Every two years, the Deutschen Gesellschaft für Mykologie offers the "Oscar-Brefeld-Preis" to young scientists for work in the field of mycology.

== Selected writings ==
- 1981 - 1881: Botanische Untersuchungen über Schimmelpilze (Botanical investigations into molds).
- 1874: Botanische Untersuchungen über Schimmelpilze: Die Entwicklungsgeschichte von Penicillium; (Botanical studies on mold: The history of penicillium).
- 1877: Botanische Untersuchungen über Schimmelpilze: Basidiomyceten, (Botanical studies on mold: Basidiomycetes).
- 1881: Botanische Untersuchungen über Hefenpilze: Die Brandpilze, (Botanical studies of yeast fungi: The Rusts).
- 1883: Botanische Untersuchungen über Hefenpilze. (Botanical studies of yeast fungi).

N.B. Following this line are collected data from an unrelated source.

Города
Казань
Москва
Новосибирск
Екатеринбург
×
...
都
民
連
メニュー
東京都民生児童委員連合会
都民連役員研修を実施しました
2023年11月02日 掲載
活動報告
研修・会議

- 1884 - 1912: Untersuchungen aus dem Gesammtgebiete der Mykologie (Examinations from the field of mycology) - 15 volumes.
- 1888: Untersuchungen aus dem Gesammtgebiete der Mykologie: Basidiomyceten II: Protobasidiomyceten Studies (Research of the field of mycology: Basidiomycetes II: Protobasidiomycetes).

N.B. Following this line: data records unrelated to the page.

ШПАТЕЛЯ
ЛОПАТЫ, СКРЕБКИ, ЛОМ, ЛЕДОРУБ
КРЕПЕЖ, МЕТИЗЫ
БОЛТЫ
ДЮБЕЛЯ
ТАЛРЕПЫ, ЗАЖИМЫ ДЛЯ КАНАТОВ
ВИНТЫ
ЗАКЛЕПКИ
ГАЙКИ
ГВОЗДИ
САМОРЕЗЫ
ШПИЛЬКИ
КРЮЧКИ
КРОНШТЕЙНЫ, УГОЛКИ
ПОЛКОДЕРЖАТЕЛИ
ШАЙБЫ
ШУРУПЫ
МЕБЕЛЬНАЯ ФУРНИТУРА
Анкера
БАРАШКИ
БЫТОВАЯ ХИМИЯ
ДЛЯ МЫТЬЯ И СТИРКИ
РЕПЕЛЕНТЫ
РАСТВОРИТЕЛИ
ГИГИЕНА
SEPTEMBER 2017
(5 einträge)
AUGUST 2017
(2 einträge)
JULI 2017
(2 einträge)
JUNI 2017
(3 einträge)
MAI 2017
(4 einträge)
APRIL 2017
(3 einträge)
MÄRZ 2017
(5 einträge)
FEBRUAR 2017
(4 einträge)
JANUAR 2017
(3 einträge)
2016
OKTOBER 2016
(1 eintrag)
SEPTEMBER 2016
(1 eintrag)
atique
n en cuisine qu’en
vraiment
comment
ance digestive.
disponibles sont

- 1889: Untersuchungen aus dem Gesammtgebiete der Mykologie: Basidiomyceten III: Autobasidiomyceten und die Begründung des natürlichen Systemes der Pilze - (Studies from the field of mycology: Basidiomycetes III: Autobasidiomycetes and the foundation of a natural taxonomic system of the mushroom).
- 1895: Untersuchungen aus dem Gesammtgebiete der Mykologie: Hemibasidii: Brnadpilze III (Studies from the field of mycology: Hemibasidii: - Rusts III).
- 1895: Untersuchungen aus dem Gesammtgebiete der Mykologie: Die Brandpilze II (Studies from the field of mycology: The Rusts II).
- 1905: Untersuchungen aus dem Gesammtgebiete der Mykologie: Brandpilze (Hemibasidii) IV (Studies from the field of mycology: The Rusts (Hemibasidii IV).
- 1912: Untersuchungen aus dem Gesammtgebiete der Mykologie: Die Brandpilze V (Studies from the field of mycology: The Rusts V).